Laon (French pronunciation: [lɑ̃]) is the capital city of the Aisne department in Picardy in northern France.



The hilly district of Laon, which rises a hundred metres above the otherwise flat Picardy plain[1], has always held strategic importance. In the time of Julius Caesar there was a Gallic village where the Remis (inhabitants of the country round Reims) had to meet the onset of the confederated Belgae. Whatever may have been the precise locality of that battlefield, Laon was fortified by the Romans, and successively checked the invasions of the Franks, Burgundians, Vandals, Alans and Huns. At that time it was known as Alaudanum or Lugdunum Clavatum.

Remigius, archbishop of Reims, who baptised Clovis, was born in the Laonnais, and it was he who, at the end of the fifth century, instituted the bishopric of Laon. Thenceforward Laon was one of the principal towns of the kingdom of the Franks, and the possession of it was often disputed. Charles the Bald had enriched its church with the gift of very numerous domains. After the fall of the Carolingians Laon took the part of Charles of Lorraine, their heir, and Hugh Capet only succeeded in making himself master of the town by the connivance of the bishop, who, in return for this service, was made second ecclesiastical peer of the kingdom.

Early in the twelfth century the communes of France set about emancipating themselves, and the history of the commune of Laon is one of the richest and most varied.

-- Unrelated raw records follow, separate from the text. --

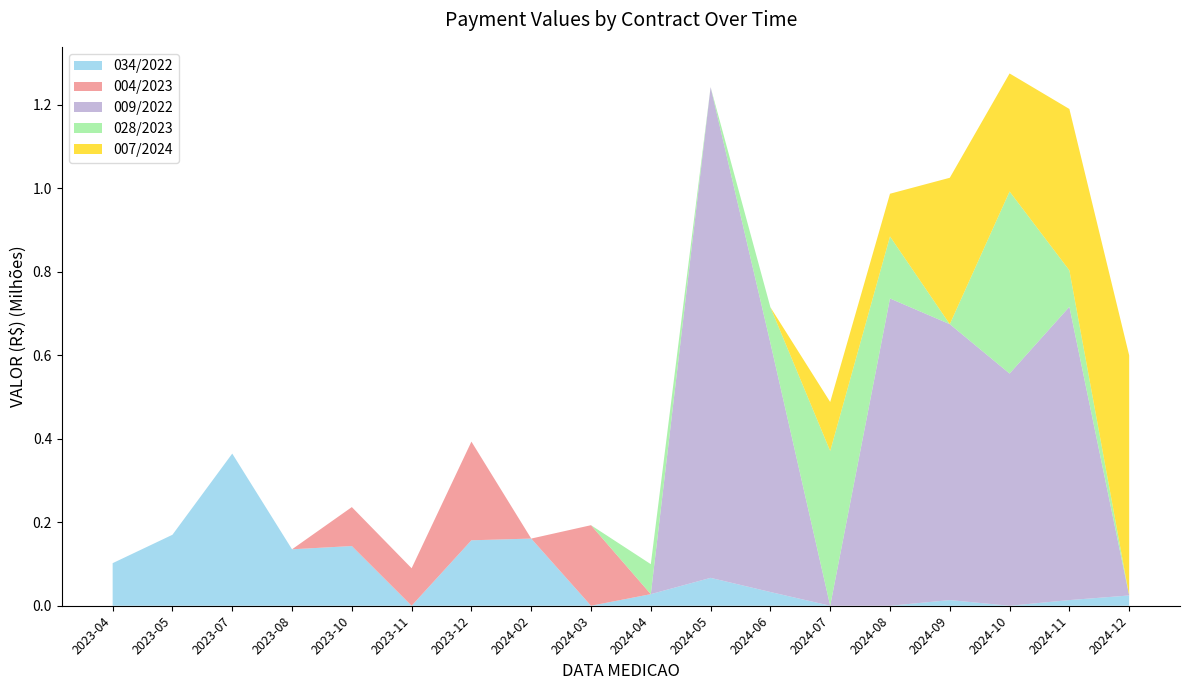

Reading left to right, extract all data points from this chart.

034/2022: 2023-04=101974.6	2023-05=169979.5	2023-07=364409.7	2023-08=135171.9	2023-10=143023.9	2023-11=0.0	2023-12=156746.4	2024-02=160874.4	2024-03=0.0	2024-04=27744.5	2024-05=66838.7	2024-06=32886.9	2024-07=0.0	2024-08=0.0	2024-09=13510.0	2024-10=0.0	2024-11=13535.0	2024-12=24631.3
004/2023: 2023-04=0.0	2023-05=0.0	2023-07=0.0	2023-08=0.0	2023-10=93264.2	2023-11=89785.6	2023-12=236363.9	2024-02=0.0	2024-03=192910.6	2024-04=0.0	2024-05=0.0	2024-06=0.0	2024-07=0.0	2024-08=0.0	2024-09=0.0	2024-10=0.0	2024-11=0.0	2024-12=0.0
009/2022: 2023-04=0.0	2023-05=0.0	2023-07=0.0	2023-08=0.0	2023-10=0.0	2023-11=0.0	2023-12=0.0	2024-02=0.0	2024-03=0.0	2024-04=0.0	2024-05=1175347.0	2024-06=596398.1	2024-07=0.0	2024-08=735945.5	2024-09=660910.4	2024-10=556154.9	2024-11=702486.5	2024-12=0.0
028/2023: 2023-04=0.0	2023-05=0.0	2023-07=0.0	2023-08=0.0	2023-10=0.0	2023-11=0.0	2023-12=0.0	2024-02=0.0	2024-03=0.0	2024-04=71800.7	2024-05=0.0	2024-06=85665.2	2024-07=370613.3	2024-08=148631.1	2024-09=0.0	2024-10=436109.0	2024-11=87298.8	2024-12=0.0
007/2024: 2023-04=0.0	2023-05=0.0	2023-07=0.0	2023-08=0.0	2023-10=0.0	2023-11=0.0	2023-12=0.0	2024-02=0.0	2024-03=0.0	2024-04=0.0	2024-05=0.0	2024-06=0.0	2024-07=117383.1	2024-08=102223.2	2024-09=350615.0	2024-10=282653.1	2024-11=386493.0	2024-12=575016.4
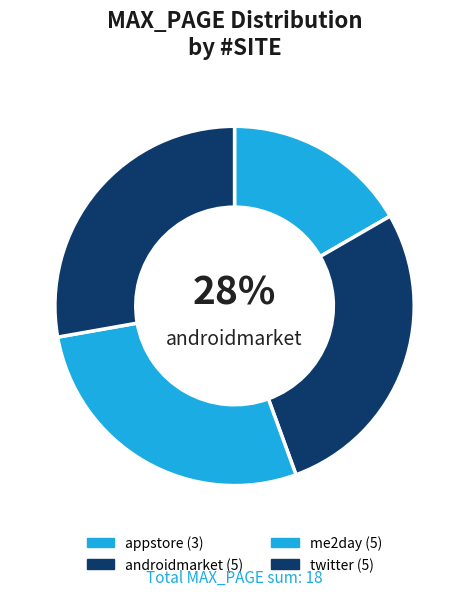

Is it true that twitter is 28% of the pie?

True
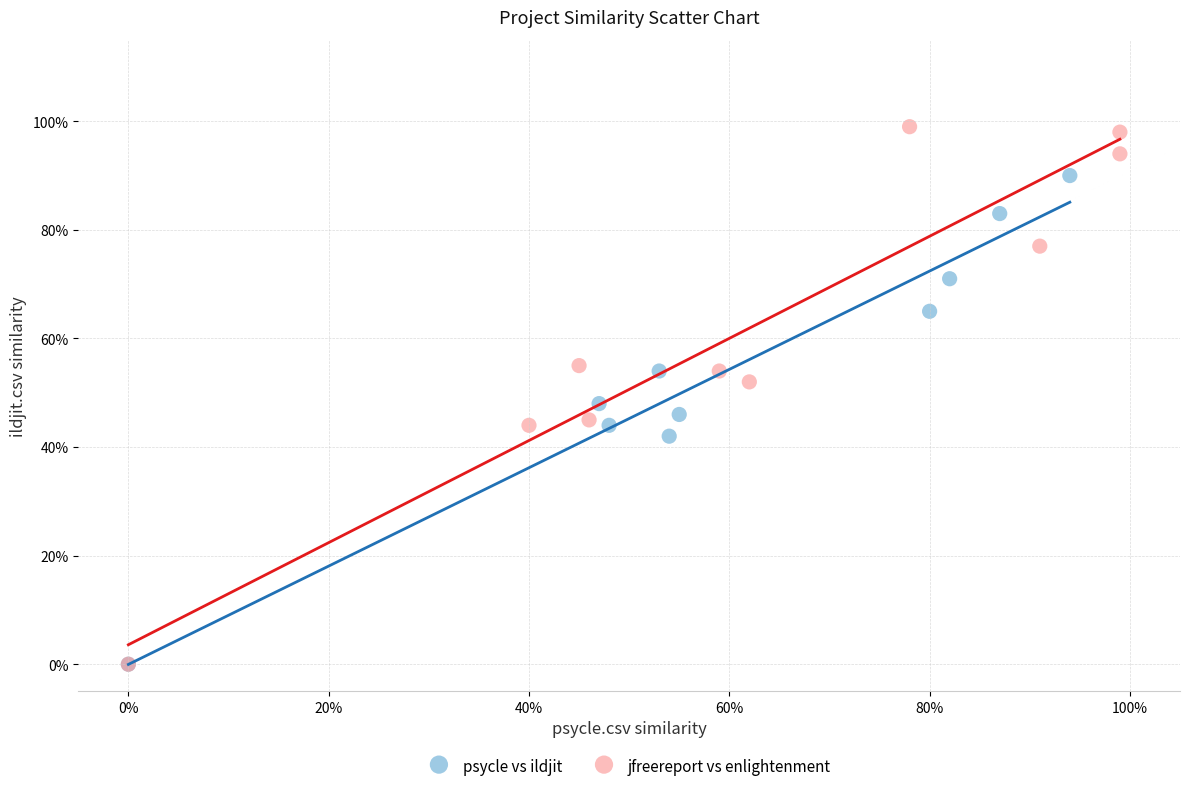

Which series contains the highest Y value?

jfreereport vs enlightenment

The citizens had profited by a temporary absence of Bishop Gaudry to secure from his representatives a communal charter, but he, on his return, purchased from the king of France the revocation of this document, and recommenced his oppressions. The consequence was a revolt, in which the episcopal palace was burnt and the bishop and several of his partisans were put to death on 25 April 1112 . The fire spread to the cathedral, and reduced it to ashes. Uneasy at the result of their victory, the rioters went into hiding outside the town, which was anew pillaged by the people of the neighbourhood, eager to avenge the death of their bishop.